How that plays out is up in the air, but Wojcicki pointed to 23andMe's My Health Action Plan, a feature the company launched in June as a first step toward finding new ways to engage consumers beyond reports. For instance, the Action Plan feature might suggest consulting your doctor about getting blood sugar tests if you have a predisposition for diabetes and list out recommendations for lifestyle changes consistent with national guidelines.
Ultimately, she's optimistic that the lull will be temporary.
"I think it's going to come back," Wojcicki said. "Genetic testing is here to stay, and the market's barely tapped."
Genetic tests have made their way into popular culture, a reason to contend that the business is here to stay, with the potential for more people to get comfortable with sending in their spit in the future.
For instance, in her song "Truth Hurts," Lizzo sings the line "I just took a DNA test, turns out I'm 100% that b---h," referencing the genealogy reports companies like 23andMe provide.
On Halloween, Lizzo donned a costume that evoked a bejeweled 23andMe test kit. The results inside were, of course, "100% that b---h."
And Wojcicki has joined in on the fun. In September, she posted a tweet that read "#JustookaDNAtest and turns out I'm 49% that b---h! At least I'm 49% related to you @Lizzo! #23andMe #TruthHurts." The tweet had an accompanying screenshot of her 'test' results from a site powered by Spotify.
"One of the things I'm super proud of and I really love is that genetics is a part of pop culture now," Wojcicki said.
Pivoting to health systems is Helix's strategy
When Illumina spun out Helix in 2015 with $100 million in funding, it had the lofty goal of becoming something like an "app store" for your genetics. That is, instead of sending in new samples for each test, Helix could reanalyze the sample again and again for different tests - whether for ancestry, wine preferences, wellness, or more health-focused screens.
The "app store" officially launched in 2017, at which point Helix appealed to consumers directly to send in their samples. That ultimately didn't pan out.
"Because the online acquisition has consolidated so much around primarily Google and Facebook, user acquisition one by one has gotten harder and harder," Kao, the Helix cofounder said.
It's not easy to go around explaining to people what distinguishes Helix from other companies who run their tests on different data, he said. Unlike genotyping, which looks for specific parts of DNA and pieces them together, next-generation sequencing like Helix uses looks at only the protein-encoding parts of your genome, called the exome. Ideally, that set of information is more complete than genotyping, giving a broader picture of patient's genetic health information.
Working with partners instead has helped Helix extend its reach. For instance, in 2018, Helix started supplying tests for the Healthy Nevada Project.In the first four days, 10,000 people signed up to submit their samples using Helix's collection kits, Kao said.
In May, the company cut its workforce. Kao said most of those cuts came from the direct digital marketing and advertising teams. Instead, Helix has staffed up more into working with health systems to cover the cost of the test, rather than going directly to consumers.

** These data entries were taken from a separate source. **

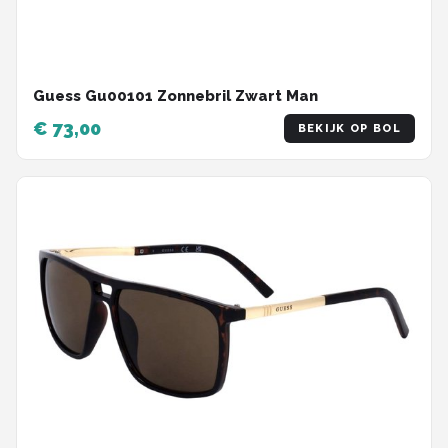
Guess Gu00101 Zonnebril Zwart Man
€ 73,00
BEKIJK OP BOL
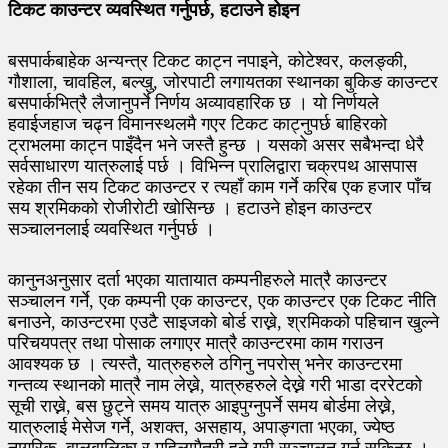
टिकट काउन्टर व्यवस्थित गर्नुपर्छ, हटाउने होइन
बसपार्कबाहेक अन्यन्त्र टिकट काट्न नपाइने, कोटेश्वर, कलङ्की,
गौशाला, चावहिल, बल्खु, जोरपाटी लगायतका स्थानका बुकिङ काउन्टर
बसपार्कभित्रै लैजानुपर्ने निर्णय अव्यावहारिक छ । यो निर्णयले
हवाईजहाज चढ्न विमानस्थलमै गएर टिकट काट्नुपर्छ बाहिरको
ट्राभलमा काट्न पाइँदैन भने जस्तै हुन्छ । यसको असर सबैभन्दा धेरै
सर्वसाधारण यात्रुलाई पर्छ । विभिन्न प्रालिद्वारा चक्रपथ आसपास
रहेका तीन सय टिकट काउन्टर र त्यहाँ काम गर्ने करिब एक हजार पाँच
सय श्रमिकको रोजीरोटी खोसिन्छ । हटाउने होइन काउन्टर
सञ्चालनलाई व्यवस्थित गर्नुपर्छ ।
कानुनअनुसार दर्ता भएका यातायात कम्पनीहरुले मात्रै काउन्टर
सञ्चालन गर्ने, एक कम्पनी एक काउन्टर, एक काउन्टर एक टिकट नीति
बनाउने, काउन्टरमा एउटै साइजको बोर्ड राख्ने, श्रमिकको पहिचान खुल्ने
परिचयपत्र तथा पोसाक लगाएर मात्रै काउन्टरमा काम गराउन
आवश्यक छ । त्यस्तै, यात्रुहरुले ठगिनु नपरोस् भनेर काउन्टरमा
गन्तव्य स्थानको मात्रै नाम लेख्ने, यात्रुहरुले देख्ने गरी भाडा दररेटको
सूची राख्ने, बस छुट्ने समय यात्रु आइपुग्नुपर्ने समय बोर्डमा लेख्ने,
यात्रुलाई मेसेज गर्ने, अशक्त, असहाय, अपाङ्गता भएका, ज्येष्ठ
नागरिक, बालबालिका र महिलामैत्री हुने गरी सञ्चालन गर्न सकिन्छ ।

By working with health systems to cover the cost of the test, the hope is to broaden the number of people who might have access beyond those who could get insurance coverage for clinical tests.
Helix isn't alone at testing out enterprise channels.
Color, a consumer genetics company that provides a physician-ordered test, has been partnering with health systems and life-sciences companies like Verily to provide genetic screenings. Invitae, another provider of genetic tests, works with health systems as well to provide the test.
"Our belief is that health itself will always be the killer app for genetics," Kao said. There, it's an advantage to have a direct relationship with a provider, Kao said. Over time, perhaps individuals will get more comfortable accessing the health information provided in a genetics test on their own, he said. "I just don't think that market's there yet," Kao said.